A group of investors has pulled Evergreen Health out of a troubled Affordable Care Act program that originally was supposed to create a new breed of nonprofit, member-owned health insurers.
The Maryland Insurance Administration approved an application by a Maryland-based investment team to acquire the state's Consumer Operated and Oriented Program plan.
The team includes JARS Health Investments, a group of local health care executives, and two hospital-led health care systems, Anne Arundel Health System and LifeBridge Health.
Kent Conrad, Max Baucus and other former senators from the upper Midwest pushed for Affordable Care Act drafters to put CO-OP startup funding in the health law, as an alternative to adding a government-run public health coverage option.
When the senators who backed the CO-OP system left the Senate, the CO-OPs became political orphans. Officials in the administration of former President Barack Obama lent CO-OP funding to nonprofit groups that wanted to start CO-OPs, but they put tight restrictions on the CO-OP plans' ability to use the money for marketing, blocked the plans from getting money or management help from existing for-profit or nonprofit insurers, and prohibited the member owners of the plans from ever selling the plans.
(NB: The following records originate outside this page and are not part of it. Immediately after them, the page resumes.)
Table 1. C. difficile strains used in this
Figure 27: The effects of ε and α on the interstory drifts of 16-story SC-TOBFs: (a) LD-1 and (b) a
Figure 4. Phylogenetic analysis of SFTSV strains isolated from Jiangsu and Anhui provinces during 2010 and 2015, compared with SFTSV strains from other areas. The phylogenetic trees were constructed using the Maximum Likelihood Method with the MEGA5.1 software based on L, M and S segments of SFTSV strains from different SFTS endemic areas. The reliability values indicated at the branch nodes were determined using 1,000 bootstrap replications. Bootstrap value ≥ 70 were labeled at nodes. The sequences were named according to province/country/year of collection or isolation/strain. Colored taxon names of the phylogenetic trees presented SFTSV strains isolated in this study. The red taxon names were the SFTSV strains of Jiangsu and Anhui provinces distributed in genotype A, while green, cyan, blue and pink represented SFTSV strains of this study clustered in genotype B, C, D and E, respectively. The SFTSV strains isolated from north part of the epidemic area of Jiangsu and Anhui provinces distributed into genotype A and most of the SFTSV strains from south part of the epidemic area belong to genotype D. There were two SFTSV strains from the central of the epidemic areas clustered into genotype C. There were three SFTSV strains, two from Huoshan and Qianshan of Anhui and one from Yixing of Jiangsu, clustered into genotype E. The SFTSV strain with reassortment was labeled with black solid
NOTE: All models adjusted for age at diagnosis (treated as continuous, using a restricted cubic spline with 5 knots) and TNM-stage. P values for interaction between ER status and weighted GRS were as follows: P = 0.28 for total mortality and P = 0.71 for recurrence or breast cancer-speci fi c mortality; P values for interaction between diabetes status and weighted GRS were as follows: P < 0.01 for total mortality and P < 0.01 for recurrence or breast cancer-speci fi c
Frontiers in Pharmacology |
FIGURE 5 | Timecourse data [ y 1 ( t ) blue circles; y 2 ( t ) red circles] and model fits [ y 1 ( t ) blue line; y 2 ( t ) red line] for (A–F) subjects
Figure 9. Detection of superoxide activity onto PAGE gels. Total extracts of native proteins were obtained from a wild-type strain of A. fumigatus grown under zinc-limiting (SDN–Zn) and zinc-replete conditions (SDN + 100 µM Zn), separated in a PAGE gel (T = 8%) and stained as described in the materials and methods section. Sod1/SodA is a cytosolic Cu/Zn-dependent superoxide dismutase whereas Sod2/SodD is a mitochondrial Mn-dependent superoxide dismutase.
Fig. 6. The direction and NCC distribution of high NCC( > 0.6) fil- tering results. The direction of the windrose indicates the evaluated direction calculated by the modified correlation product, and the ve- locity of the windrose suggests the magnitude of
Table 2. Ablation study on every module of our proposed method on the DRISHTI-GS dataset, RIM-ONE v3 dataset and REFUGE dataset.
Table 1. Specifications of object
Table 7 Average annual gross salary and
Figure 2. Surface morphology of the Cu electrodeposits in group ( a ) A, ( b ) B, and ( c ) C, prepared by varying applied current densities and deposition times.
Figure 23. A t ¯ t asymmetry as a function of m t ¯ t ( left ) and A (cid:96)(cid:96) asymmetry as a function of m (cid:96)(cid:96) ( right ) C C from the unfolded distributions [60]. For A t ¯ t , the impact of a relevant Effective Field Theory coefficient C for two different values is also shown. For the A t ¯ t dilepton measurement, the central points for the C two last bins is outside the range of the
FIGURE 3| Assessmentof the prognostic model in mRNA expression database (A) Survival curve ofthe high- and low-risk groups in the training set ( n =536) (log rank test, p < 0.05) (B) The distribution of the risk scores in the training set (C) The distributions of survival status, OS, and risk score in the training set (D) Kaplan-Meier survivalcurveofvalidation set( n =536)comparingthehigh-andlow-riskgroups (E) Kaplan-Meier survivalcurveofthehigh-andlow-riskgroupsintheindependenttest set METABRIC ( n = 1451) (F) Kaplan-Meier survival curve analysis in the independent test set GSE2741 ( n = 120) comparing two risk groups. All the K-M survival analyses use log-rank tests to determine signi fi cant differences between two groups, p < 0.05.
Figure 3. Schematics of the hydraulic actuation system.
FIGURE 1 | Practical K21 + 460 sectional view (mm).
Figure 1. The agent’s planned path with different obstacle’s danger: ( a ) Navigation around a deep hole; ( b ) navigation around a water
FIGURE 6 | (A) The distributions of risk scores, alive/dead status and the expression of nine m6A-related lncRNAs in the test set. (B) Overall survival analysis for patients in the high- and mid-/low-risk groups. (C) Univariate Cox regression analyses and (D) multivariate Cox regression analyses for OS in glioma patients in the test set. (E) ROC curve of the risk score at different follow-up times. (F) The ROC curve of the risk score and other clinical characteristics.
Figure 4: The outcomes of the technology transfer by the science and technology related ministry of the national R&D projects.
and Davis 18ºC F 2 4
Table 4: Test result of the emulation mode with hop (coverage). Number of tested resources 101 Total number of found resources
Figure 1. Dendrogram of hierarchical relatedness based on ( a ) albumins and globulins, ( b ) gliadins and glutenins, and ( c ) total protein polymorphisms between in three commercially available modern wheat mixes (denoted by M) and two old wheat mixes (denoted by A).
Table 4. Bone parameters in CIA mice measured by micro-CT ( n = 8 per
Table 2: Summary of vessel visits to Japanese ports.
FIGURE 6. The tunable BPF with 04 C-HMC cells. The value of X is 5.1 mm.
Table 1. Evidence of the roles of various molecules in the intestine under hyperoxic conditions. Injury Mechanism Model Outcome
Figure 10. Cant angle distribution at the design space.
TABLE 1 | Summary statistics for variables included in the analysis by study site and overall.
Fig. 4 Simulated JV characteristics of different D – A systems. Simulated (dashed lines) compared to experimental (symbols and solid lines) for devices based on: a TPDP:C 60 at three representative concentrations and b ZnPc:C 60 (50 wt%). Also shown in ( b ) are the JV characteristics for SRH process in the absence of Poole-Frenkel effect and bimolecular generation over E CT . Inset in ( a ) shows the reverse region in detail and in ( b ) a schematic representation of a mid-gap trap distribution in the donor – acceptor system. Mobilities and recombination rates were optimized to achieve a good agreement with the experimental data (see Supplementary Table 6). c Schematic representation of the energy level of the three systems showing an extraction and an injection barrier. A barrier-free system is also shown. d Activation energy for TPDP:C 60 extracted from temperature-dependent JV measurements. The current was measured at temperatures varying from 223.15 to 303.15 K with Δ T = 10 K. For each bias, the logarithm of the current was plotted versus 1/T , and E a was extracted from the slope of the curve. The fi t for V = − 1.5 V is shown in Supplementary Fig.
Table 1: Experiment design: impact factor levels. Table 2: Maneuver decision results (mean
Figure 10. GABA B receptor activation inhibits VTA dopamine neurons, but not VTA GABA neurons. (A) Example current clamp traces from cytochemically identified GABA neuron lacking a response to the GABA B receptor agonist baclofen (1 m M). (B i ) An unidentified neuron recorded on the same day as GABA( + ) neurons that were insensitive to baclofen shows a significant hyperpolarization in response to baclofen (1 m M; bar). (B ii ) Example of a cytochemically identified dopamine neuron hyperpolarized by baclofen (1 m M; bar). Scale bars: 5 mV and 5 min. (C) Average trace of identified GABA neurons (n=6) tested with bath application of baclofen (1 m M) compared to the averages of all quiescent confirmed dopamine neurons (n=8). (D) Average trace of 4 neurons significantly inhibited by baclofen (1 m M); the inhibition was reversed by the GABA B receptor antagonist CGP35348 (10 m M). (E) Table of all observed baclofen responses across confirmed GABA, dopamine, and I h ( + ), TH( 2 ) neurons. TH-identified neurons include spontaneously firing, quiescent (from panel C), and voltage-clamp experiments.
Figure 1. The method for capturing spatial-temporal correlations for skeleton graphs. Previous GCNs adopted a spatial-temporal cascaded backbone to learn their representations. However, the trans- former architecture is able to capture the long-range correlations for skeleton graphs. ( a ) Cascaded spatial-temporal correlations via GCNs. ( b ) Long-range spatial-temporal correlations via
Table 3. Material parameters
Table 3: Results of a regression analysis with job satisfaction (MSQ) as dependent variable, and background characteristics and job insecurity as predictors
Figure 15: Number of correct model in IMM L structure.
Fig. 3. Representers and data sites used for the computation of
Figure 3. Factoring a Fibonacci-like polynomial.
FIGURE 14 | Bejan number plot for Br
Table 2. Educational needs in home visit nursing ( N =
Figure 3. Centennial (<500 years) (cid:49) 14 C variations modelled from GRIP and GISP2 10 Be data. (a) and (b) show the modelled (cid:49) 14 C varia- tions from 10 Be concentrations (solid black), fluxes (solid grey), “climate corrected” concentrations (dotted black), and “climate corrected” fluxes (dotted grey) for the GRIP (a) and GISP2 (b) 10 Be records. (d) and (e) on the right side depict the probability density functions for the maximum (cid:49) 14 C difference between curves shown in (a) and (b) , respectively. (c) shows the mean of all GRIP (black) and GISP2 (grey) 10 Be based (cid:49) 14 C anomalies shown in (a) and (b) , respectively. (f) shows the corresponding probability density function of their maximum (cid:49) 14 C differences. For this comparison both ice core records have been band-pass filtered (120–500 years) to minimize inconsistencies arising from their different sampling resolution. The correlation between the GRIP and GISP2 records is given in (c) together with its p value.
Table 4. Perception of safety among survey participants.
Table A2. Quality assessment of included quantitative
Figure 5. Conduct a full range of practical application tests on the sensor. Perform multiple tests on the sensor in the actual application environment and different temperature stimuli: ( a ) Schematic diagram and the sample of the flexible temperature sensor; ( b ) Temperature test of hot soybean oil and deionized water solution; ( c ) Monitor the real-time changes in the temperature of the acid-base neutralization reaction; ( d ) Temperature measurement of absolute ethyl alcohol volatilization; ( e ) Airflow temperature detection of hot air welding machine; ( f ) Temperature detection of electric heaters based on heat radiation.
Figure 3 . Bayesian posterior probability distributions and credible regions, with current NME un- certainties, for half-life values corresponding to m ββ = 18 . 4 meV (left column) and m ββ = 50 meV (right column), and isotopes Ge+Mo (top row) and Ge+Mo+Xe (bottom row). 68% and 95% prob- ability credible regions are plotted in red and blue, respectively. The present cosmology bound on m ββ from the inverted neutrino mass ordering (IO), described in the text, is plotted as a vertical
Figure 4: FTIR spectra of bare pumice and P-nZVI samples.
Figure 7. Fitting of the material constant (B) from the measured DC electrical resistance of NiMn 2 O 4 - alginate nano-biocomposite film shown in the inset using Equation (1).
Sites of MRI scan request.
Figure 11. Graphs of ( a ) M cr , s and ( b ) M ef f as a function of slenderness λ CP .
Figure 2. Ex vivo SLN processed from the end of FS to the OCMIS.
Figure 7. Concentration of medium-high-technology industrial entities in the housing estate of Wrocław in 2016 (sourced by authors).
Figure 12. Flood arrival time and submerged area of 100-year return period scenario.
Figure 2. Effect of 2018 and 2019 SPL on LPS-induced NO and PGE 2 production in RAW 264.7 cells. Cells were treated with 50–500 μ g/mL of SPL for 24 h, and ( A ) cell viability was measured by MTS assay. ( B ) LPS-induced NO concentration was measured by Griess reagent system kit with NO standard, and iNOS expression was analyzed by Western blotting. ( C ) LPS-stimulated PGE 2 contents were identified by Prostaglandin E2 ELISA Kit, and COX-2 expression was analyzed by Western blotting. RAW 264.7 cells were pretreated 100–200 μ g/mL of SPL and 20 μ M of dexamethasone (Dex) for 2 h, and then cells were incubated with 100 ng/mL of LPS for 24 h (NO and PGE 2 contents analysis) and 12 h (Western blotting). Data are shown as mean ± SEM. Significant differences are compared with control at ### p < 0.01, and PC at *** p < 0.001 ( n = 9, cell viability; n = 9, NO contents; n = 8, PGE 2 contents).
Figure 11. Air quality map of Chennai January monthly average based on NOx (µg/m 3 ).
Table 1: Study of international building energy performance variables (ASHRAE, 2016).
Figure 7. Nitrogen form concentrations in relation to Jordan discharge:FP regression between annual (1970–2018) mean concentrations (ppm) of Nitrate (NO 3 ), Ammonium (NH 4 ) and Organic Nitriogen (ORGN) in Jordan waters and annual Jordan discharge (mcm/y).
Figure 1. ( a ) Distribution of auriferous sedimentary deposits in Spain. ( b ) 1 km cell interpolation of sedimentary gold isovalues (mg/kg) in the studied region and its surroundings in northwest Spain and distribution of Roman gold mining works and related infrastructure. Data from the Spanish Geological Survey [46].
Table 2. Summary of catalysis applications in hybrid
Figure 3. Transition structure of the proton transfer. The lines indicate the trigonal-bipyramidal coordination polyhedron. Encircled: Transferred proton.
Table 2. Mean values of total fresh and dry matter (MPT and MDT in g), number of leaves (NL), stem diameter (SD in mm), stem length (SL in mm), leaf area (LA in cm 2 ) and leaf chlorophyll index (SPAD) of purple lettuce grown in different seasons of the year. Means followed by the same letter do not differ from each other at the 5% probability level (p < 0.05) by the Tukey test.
The ban on ownership sales kept the CO-OPs from using their assets to get conventional loans, or from using stock to win support from venture capital firms.
A CO-OP that served Iowa and Nebraska failed in late 2014, and many more failed in 2015, when Obama administration officials announced that an Affordable Care Act insurer support program, the risk corridors program, had collected only enough revenue to pay about 13% of the insurer support promised for 2014.